Playing for Dinamo, Calafeteanu became two times National Champion (2007, 2008) and won twice the National Cup.

Alongside RCM UVT Timișoara, Calafeteanu captured 9 major titles in his career, becoming 4 times Romanian Rugby Cup champion (2011, 2014, 2015, 2016), 4 times Romanian Rugby Superliga champion (2012, 2013, 2015, 2017) and one time King's Cup champion (2015). He also played for the Bucharest Wolves team.

Aged only 19, Calafeteanu had his debut for Romania on 20 November 2004, in a friendly game against Japan, contributing to a 25–10 win.

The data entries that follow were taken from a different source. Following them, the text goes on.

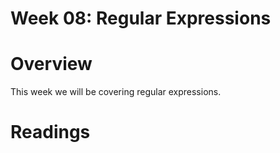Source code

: # Week 08: Regular Expressions

# Overview

This week we will be covering regular expressions.

# Readings

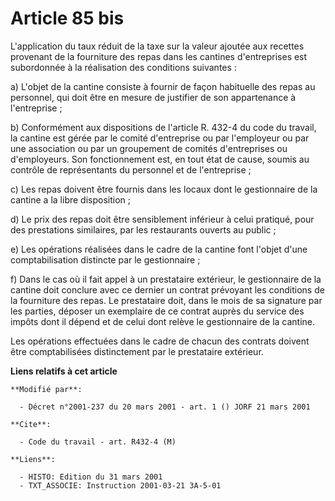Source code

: # Article 85 bis

L'application du taux réduit de la taxe sur la valeur ajoutée aux recettes provenant de la fourniture des repas dans les
cantines d'entreprises est subordonnée à la réalisation des conditions suivantes :

a) L'objet de la cantine consiste à fournir de façon habituelle des repas au personnel, qui doit être en mesure de justifier
de son appartenance à l'entreprise ;

b) Conformément aux dispositions de l'article R. 432-4 du code du travail, la cantine est gérée par le comité d'entreprise ou
par l'employeur ou par une association ou par un groupement de comités d'entreprises ou d'employeurs. Son fonctionnement est,
en tout état de cause, soumis au contrôle de représentants du personnel et de l'entreprise ;

c) Les repas doivent être fournis dans les locaux dont le gestionnaire de la cantine a la libre disposition ;

d) Le prix des repas doit être sensiblement inférieur à celui pratiqué, pour des prestations similaires, par les restaurants
ouverts au public ;

e) Les opérations réalisées dans le cadre de la cantine font l'objet d'une comptabilisation distincte par le gestionnaire ;

f) Dans le cas où il fait appel à un prestataire extérieur, le gestionnaire de la cantine doit conclure avec ce dernier un
contrat prévoyant les conditions de la fourniture des repas. Le prestataire doit, dans le mois de sa signature par les
parties, déposer un exemplaire de ce contrat auprès du service des impôts dont il dépend et de celui dont relève le
gestionnaire de la cantine.

Les opérations effectuées dans le cadre de chacun des contrats doivent être comptabilisées distinctement par le prestataire
extérieur.

**Liens relatifs à cet article**

	**Modifié par**:

	  - Décret n°2001-237 du 20 mars 2001 - art. 1 () JORF 21 mars 2001

	**Cite**:

	  - Code du travail - art. R432-4 (M)

	**Liens**:

	  - HISTO: Edition du 31 mars 2001
	  - TXT_ASSOCIE: Instruction 2001-03-21 3A-5-01
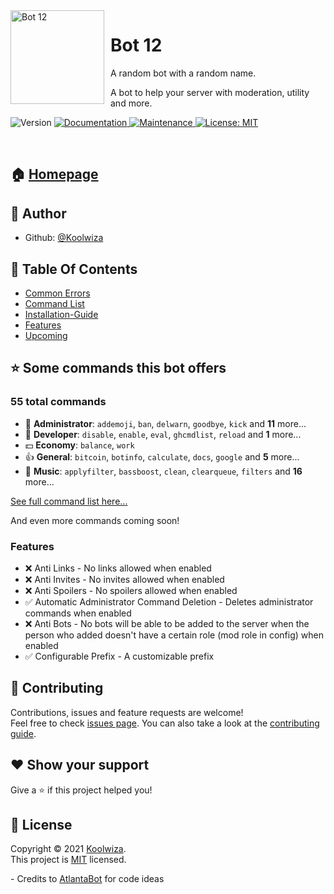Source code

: <img width="150" height="150" align="left" style="float: left; margin: 0 10px 0 0;" alt="Bot 12" src="https://i.imgur.com/gid0Rot_d.png?maxwidth=760&fidelity=grand">  


# Bot 12

A random bot with a random name.

A bot to help your server with moderation, utility and more.
<p>
  <img alt="Version" src="https://img.shields.io/badge/version-1.0.1-blue.svg?style=for-the-badge" />
  <a href="https://github.com/Koolwiza/Bot-12/tree/main/docs" target="_blank">
    <img alt="Documentation" src="https://img.shields.io/badge/documentation-yes-brightgreen.svg?style=for-the-badge" />
  </a>
  <a href="https://github.com/Koolwiza/Bot-12/graphs/commit-activity" target="_blank">
    <img alt="Maintenance" src="https://img.shields.io/badge/Maintained%3F-yes-green.svg?style=for-the-badge" />
  </a>
  <a href="https://github.com/Koolwiza/Bot-12/blob/master/LICENSE" target="_blank">
    <img alt="License: MIT" src="https://img.shields.io/github/license/Koolwiza/Bot 12?style=for-the-badge" />
  </a>
</p>
​
​

## 🏠 [Homepage](https://github.com/Koolwiza/Bot-12#readme)


## 👤 Author
* Github: [@Koolwiza](https://github.com/Koolwiza)

## 📔 Table Of Contents

* [Common Errors](https://github.com/Koolwiza/Bot-12/blob/main/docs/installation/common-errors.md)
* [Command  List](https://github.com/Koolwiza/Bot-12/blob/main/docs/commands.md)
* [Installation-Guide](https://github.com/Koolwiza/Bot-12/blob/main/docs/installation/installation-guide.md)
* [Features](https://github.com/Koolwiza/Bot-12#features)
* [Upcoming](https://github.com/Koolwiza/Bot-12#future-plansz)

## ⭐ Some commands this bot offers

###  55 total commands

 - 🔨 **Administrator**: `addemoji`, `ban`, `delwarn`, `goodbye`, `kick` and **11** more...
 - 👑 **Developer**: `disable`, `enable`, `eval`, `ghcmdlist`, `reload` and **1** more...
 - 💵 **Economy**: `balance`, `work` 
 - 👍 **General**: `bitcoin`, `botinfo`, `calculate`, `docs`, `google` and **5** more...
 - 🎵 **Music**: `applyfilter`, `bassboost`, `clean`, `clearqueue`, `filters` and **16** more...

[See full command list here...](https://github.com/Koolwiza/Bot-12/blob/main/docs/commands.md)

And even more commands coming soon!

### Features 

- ❌ Anti Links - No links allowed when enabled
- ❌ Anti Invites - No invites allowed when enabled
- ❌ Anti Spoilers - No spoilers allowed when enabled
- ✅ Automatic Administrator Command Deletion - Deletes administrator commands when enabled
- ❌ Anti Bots - No bots will be able to be added to the server when the person who added doesn't have a certain role (mod role in config) when enabled
- ✅ Configurable Prefix - A customizable prefix 

## 🤝 Contributing

Contributions, issues and feature requests are welcome!<br />Feel free to check [issues page](https://github.com/Koolwiza/Bot-12/issues). You can also take a look at the [contributing guide](https://github.com/Koolwiza/Bot-12/blob/main/docs/contributing.md).

## ❤️ Show your support

Give a ⭐️ if this project helped you!

## 📝 License

Copyright © 2021 [Koolwiza](https://github.com/Koolwiza).<br />
This project is [MIT](https://github.com/Koolwiza/Bot-12/blob/master/LICENSE) licensed.


\- Credits to [AtlantaBot](https://github.com/Androz2091/AtlantaBot) for code ideas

Calafeteanu holds 100 caps for Romania, with 11 tries, 32 conversions, 37 penalties and 1 drop goal scored, on an aggregate of 233 points. He won the Rugby Europe Championship in 2006 & 2017. He played all the four games, three of them as a substitute, at the 2007 Rugby World Cup finals, where he scored a conversion in the 14–10 win over Portugal. He was called for the 2011 Rugby World Cup, playing in three games . He was called once again for the 2015 Rugby World Cup, where he played in all the four games and scored a penalty against Ireland. He also played in the 2019 Rugby World Cup, which saw Romania qualifying but being disqualified for using irregular players.